Amazon Takes Tough Stance On Returns

Remember that old saying, “You break it, you bought it?” A tweak on that might read: “You click on it, you bought it.”

Or, in simpler language: “That’s enough.” So says Amazon, it seems, when it comes to returning items bought from the site.

The premise breaks down to this: Too many returns and you don’t return.

The Wall Street Journal reported that Amazon has been banning shoppers for what the financial publication notes are “infractions such as returning too many items, sometimes without telling them what they did wrong.”

That might push against the image of the eCommerce juggernaut as a conduit to returning goods with ease and speed. And as the WSJ noted, “lax return policies” have led to consumers expecting similar return policies from retailing peers, no matter whether they are physical (read: brick-and-mortar) or digital locations. In response, some firms have revamped their own return policies: At Nordstrom’s, no receipt is necessary, and at Ikea, a consumer has up to a year to give something back, as noted by retailcustomerexperience.com. The eCommerce return rate is high, at 20 percent versus 9 percent for brick-and-mortar firms. The holidays can expand those rates to as much as half of items bought, Shopify said at the end of last year, with statistics gleaned from Forrester.

Yet Amazon is now making it relatively harder for returns to take place. In one instance noted by the WSJ, a user got an email from Amazon stating that his account had been closed, and he’d been forbidden from opening a new one, upon violating Amazon’s use and conditions terms. That user, based in Israel, had a gift card balance which was rendered useless. He had returned a total of five items over the course of 2017 into 2018. Eventually, however, his account was reinstated.

And yet, noted the WSJ, as per an Amazon spokesman, the practice remains intact (if perhaps less than well-defined).

The fallout has spread across social media, as Amazon consumers have said their accounts had been closed without reasons offered by the company — other than it has “sole discretion” over who gets to buy and who doesn’t. Said Chris McCabe, a former policy enforcement investigator with Amazon and now a consultant at ecommerceChris.com, the bans come when “you’re creating a lot of headaches for Amazon.”

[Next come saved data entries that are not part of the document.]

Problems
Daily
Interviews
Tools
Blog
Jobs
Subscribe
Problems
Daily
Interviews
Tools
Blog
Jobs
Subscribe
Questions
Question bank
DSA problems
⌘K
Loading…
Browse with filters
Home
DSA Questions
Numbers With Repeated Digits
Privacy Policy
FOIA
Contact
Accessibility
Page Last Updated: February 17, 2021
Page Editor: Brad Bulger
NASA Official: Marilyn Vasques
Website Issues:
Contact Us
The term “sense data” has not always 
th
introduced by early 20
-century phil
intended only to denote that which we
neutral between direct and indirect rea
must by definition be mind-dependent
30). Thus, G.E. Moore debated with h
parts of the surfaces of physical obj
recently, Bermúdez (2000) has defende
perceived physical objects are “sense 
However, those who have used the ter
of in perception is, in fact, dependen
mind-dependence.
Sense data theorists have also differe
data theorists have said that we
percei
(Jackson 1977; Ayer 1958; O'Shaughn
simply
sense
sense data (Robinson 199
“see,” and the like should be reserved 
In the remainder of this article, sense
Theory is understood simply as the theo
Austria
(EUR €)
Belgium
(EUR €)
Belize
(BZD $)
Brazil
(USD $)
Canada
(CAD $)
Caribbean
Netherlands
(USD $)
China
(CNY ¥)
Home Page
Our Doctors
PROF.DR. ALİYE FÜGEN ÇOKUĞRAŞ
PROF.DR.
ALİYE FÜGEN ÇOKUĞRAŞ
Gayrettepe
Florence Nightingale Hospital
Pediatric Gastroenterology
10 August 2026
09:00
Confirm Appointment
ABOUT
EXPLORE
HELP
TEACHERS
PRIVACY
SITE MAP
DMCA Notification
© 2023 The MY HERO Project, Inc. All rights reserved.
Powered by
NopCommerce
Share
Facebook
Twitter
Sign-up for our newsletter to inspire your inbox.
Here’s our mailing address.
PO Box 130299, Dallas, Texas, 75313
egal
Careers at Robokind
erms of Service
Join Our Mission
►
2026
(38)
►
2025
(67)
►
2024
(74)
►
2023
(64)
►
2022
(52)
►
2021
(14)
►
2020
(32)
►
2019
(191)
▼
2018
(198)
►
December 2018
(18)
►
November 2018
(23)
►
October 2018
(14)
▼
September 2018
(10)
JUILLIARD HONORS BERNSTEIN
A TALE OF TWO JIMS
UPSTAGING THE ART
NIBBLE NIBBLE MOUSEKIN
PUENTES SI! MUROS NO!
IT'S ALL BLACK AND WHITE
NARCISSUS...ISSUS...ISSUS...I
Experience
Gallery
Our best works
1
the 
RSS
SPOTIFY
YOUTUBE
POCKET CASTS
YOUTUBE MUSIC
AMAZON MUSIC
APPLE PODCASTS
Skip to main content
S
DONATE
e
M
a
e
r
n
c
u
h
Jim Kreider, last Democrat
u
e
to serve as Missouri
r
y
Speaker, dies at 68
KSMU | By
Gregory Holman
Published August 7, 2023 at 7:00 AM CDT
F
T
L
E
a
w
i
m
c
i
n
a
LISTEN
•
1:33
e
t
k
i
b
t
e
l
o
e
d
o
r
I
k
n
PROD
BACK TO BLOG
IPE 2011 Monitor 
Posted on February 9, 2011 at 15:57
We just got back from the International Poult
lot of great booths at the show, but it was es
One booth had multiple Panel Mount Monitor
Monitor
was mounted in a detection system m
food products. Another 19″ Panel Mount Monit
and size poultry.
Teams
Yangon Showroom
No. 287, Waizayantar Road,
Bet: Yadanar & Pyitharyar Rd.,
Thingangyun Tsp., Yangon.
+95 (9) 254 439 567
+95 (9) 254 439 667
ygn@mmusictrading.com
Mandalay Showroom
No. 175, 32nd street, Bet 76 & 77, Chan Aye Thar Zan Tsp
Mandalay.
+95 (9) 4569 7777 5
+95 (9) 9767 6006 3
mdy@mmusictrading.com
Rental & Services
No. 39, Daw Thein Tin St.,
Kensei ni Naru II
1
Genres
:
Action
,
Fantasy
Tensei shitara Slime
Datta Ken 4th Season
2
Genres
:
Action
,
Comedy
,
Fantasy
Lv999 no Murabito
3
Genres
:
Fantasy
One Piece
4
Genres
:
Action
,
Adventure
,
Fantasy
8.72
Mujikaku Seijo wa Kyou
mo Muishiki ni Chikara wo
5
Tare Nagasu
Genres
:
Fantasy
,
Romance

Amazon managers have said the company will shutter accounts based on what it might deem excessive refund requests or sending back the wrong items. Some of the activities and items that may get flagged more often than others, said the WSJ, include returning items for reasons other than what the vast majority of returns for the same product might cite.

“We want everyone to be able to use Amazon, but there are rare occasions where someone abuses our service over an extended period of time,” the spokesman said. “We never take these decisions lightly, but with over 300 million customers around the world, we take action when appropriate to protect the experience for all our customers.”

Amazon’s policy is not without echoes across other retailers. As noted, one firm, known as The Retail Equation, was hired by JCPenney and Best Buy to create “risk scores” for customers, eyeing returns.